Question

An angular magnification (magnifying power) of 30X is desired using an objective of focal length 1.25cm and an eyepiece of focal length 5cm. What is the length of a compound microscope to have a final image at a near point of the normal eye?
A. 11.67 cm
B. 3.23 cm
C. 7.5 cm
D. 4.17 cm

Answer 1

Hint: In this question, we are given the angular magnification of the compound microscope, the focal length of the eyepiece as $5cm$ and the objective as \[1.25cm\]. We need to find the length of the compound microscope, so as to set up one with the given quantities.

Complete step by step answer:
Magnifying power of a compound microscope $m={{m}_{o}}{{m}_{e}}$, where $m_0$ is the magnification of the objective and $m_e$ is the magnification of the eyepiece.
The angular magnification of the eyepiece is given by the relation ${{m}_{e}}=1+\dfrac{d}{{{f}_{e}}}$, where me is the magnification of the eyepiece of the microscope, d is the least distance of vision and fe is the focal length of the eyepiece.
The angular magnification of the objective, \[{{m}_{o}}=\dfrac{-{{v}_{o}}}{{{u}_{o}}}\], where $v_0$ is the image distance, $u_0$ is the object distance.
Focal length of the objective lens of the compound microscope, ${{f}_{0}}=1.25cm$ $.......(1)$
Focal length of the eyepiece of the compound microscope, ${{f}_{e}}=5cm$ $.......(2)$
We know that the least distance of distinct vision, $d=25cm$ $.......(3)$
Given, angular magnification of the compound microscope, $m=30x$
 So, we can understand that the magnifying power of the compound microscope as $m=30$ $......(4)$
We must note that the magnifying power of a compound microscope $m={{m}_{o}}{{m}_{e}}$, $....(5)$ where $m_0$ is the magnification of the objective and me is the magnification of the eyepiece.
So, we have to find the angular magnification $m_e$ of the eyepiece and that of the objective lens, $m_o$
The angular magnification of the eyepiece is given by the relation ${{m}_{e}}=1+\dfrac{d}{{{f}_{e}}}$ $=1+\dfrac{25}{5}=1+5=6$ $...(6)$
 The angular magnification of the objective \[{{m}_{o}}=\dfrac{m}{{{m}_{e}}}=\dfrac{30}{6}=5\] \[.......(7)\]
Also, \[{{m}_{o}}=\dfrac{-{{v}_{o}}}{{{u}_{o}}}\]
So we get the image distance \[{{v}_{o}}=-5{{u}_{o}}\] \[......(8)\]
Using the lens maker’s formula, $\dfrac{1}{{{v}_{0}}}-\dfrac{1}{{{u}_{0}}}=\dfrac{1}{{{f}_{0}}}$ \[.........(9)\]
Substituting (1) and (8) and solving the above equation, we get the values of $u_o$ = -1.5 cm and $v_o$ = 7.5 cm
Thus, the object should be placed 1.5 cm away from the objective lens to get the desired magnification.
Also, we know that the image distance for the eyepiece is \[{{v}_{e}}=-d=-25cm\] \[.......(10)\]
Again, using the lens maker’s formula, $\dfrac{1}{{{v}_{e}}}-\dfrac{1}{{{u}_{e}}}=\dfrac{1}{{{f}_{e}}}$ \[.......(11)\]
Substituting (2) and (11), we get the value of \[{{u}_{e}}=-4.17cm\].
Also, the separation between the objective lens and the eyepiece, \[{{u}_{e}}+{{v}_{o}}=11.67cm\].
Hence, the separation between the objective lens and the eyepiece must be \[11.67cm\].

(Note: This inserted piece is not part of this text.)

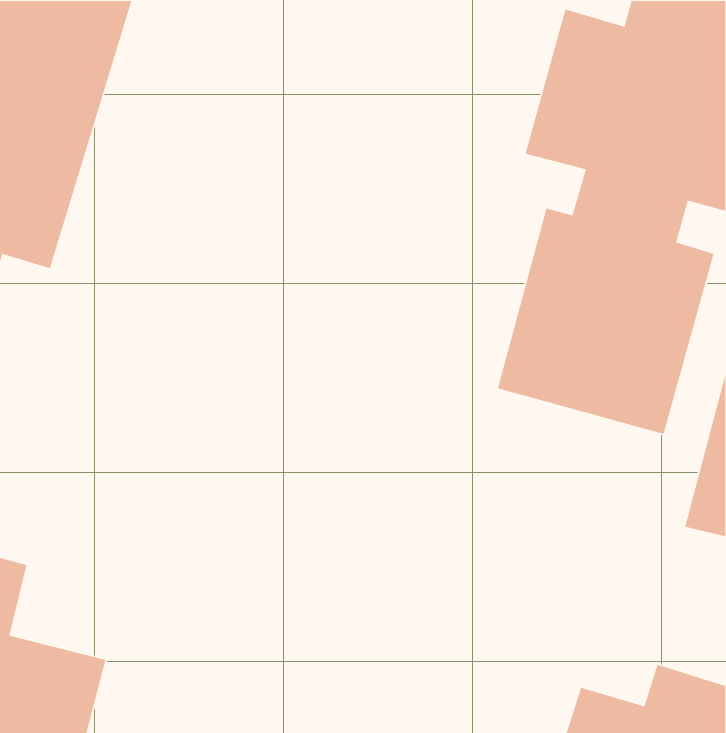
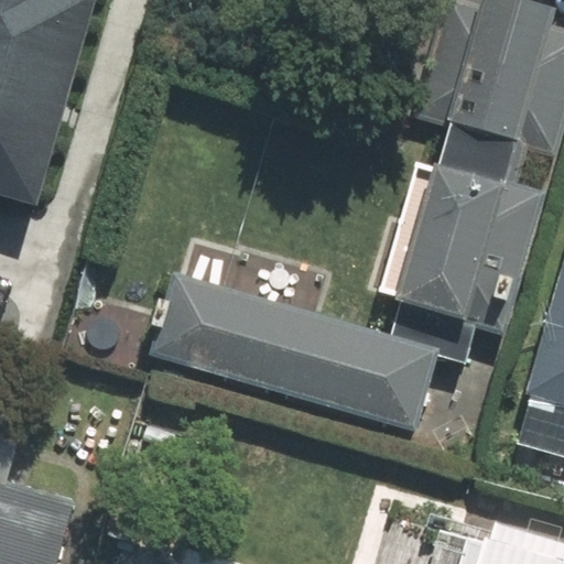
building: none -> [145,269,437,430]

So, the correct answer is “Option A”.

Note:
We must note that the magnifying power (m) is negative, the image seen in a microscope is always inverted, which is upside down and left turned right. For large magnifying power $f_o$ and $f_e$ both have to be small. Also, $f_o$ is considered smaller than that of $f_e$, so that the field of view may get increased.